→ **PROBLEM DETAILS**:
Set down, word for word, the stretch of the text on American university education from "Golda Meir Library" through "a different tradition.".

UWM operates on a semester-based academic calendar system. The fall semester usually begins the first week of September. The spring semester typically begins the third week of January.

The U.S. Education System

 University education in the United States is probably very different from what you are used to at home, so it's important to know what to expect.  Experienceing these differences is an important part of the exchange student learning experince.  But that's probably part of the reason you're interested in exchange!  Why bother going abroad if everything was going to be the same!

Golda Meir Library

First Impressions
Your first impressions of academic life in the United States may be confusing. Foreign students often comment that U.S. students are competitive but don't seem to study very hard, and that beyond the informality of the classroom the professors are very demanding. Some of these apparent contradictions can be explained by the values that underpin them. Creativity, tolerance, and flexibility are, in general, valued above tradition and respect for authority in the United States. Teaching styles and classroom attitudes vary widely and are influenced by many different factors. Even where tradition does dictate professorial or student behavior, the patterns may not be evident to someone coming from a different tradition.

Who is Your Teacher?
Professors are the core of the teaching staff at most institutions in the United States. Full professors generally teach lecture courses, seminars, and courses for graduate students and upper-class undergraduates. A professor's informal style of dress or speech must not be taken to mean that he or she has a relaxed attitude toward assignments, class attendance, or the quality of your work. Informal attire and the omission of titles in interpersonal communication are common in American university teaching; but beneath this largely informal surface lies a wide variety of individual expectations and preferences concerning student behavior.

→ **DATA SEGMENT**:
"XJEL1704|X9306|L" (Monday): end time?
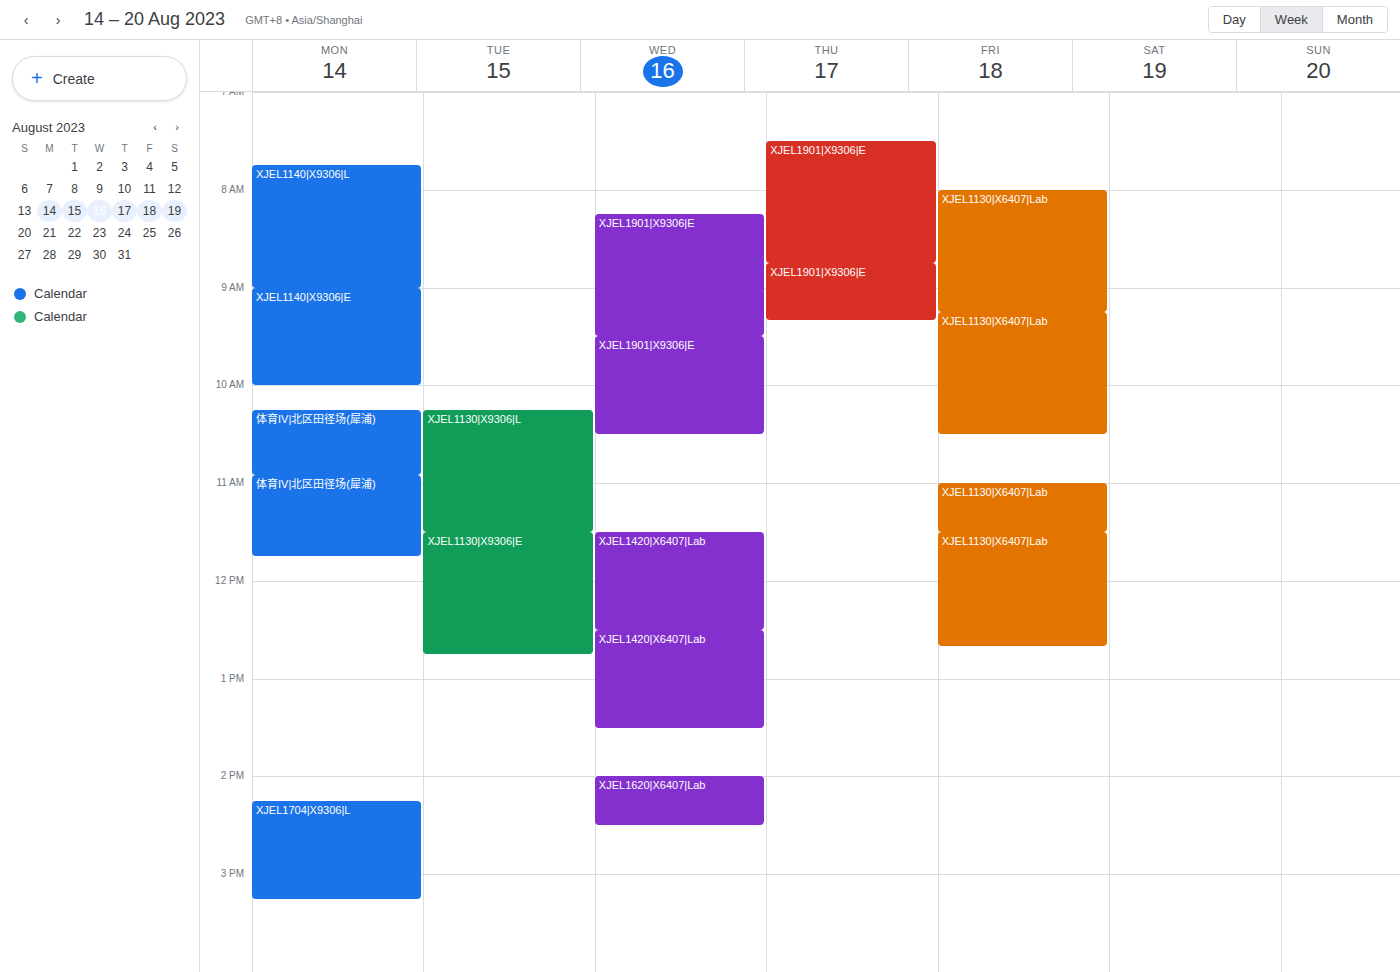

→ **EXERCISE OUTPUT**:
Golda Meir Library

First Impressions
Your first impressions of academic life in the United States may be confusing. Foreign students often comment that U.S. students are competitive but don't seem to study very hard, and that beyond the informality of the classroom the professors are very demanding. Some of these apparent contradictions can be explained by the values that underpin them. Creativity, tolerance, and flexibility are, in general, valued above tradition and respect for authority in the United States. Teaching styles and classroom attitudes vary widely and are influenced by many different factors. Even where tradition does dictate professorial or student behavior, the patterns may not be evident to someone coming from a different tradition.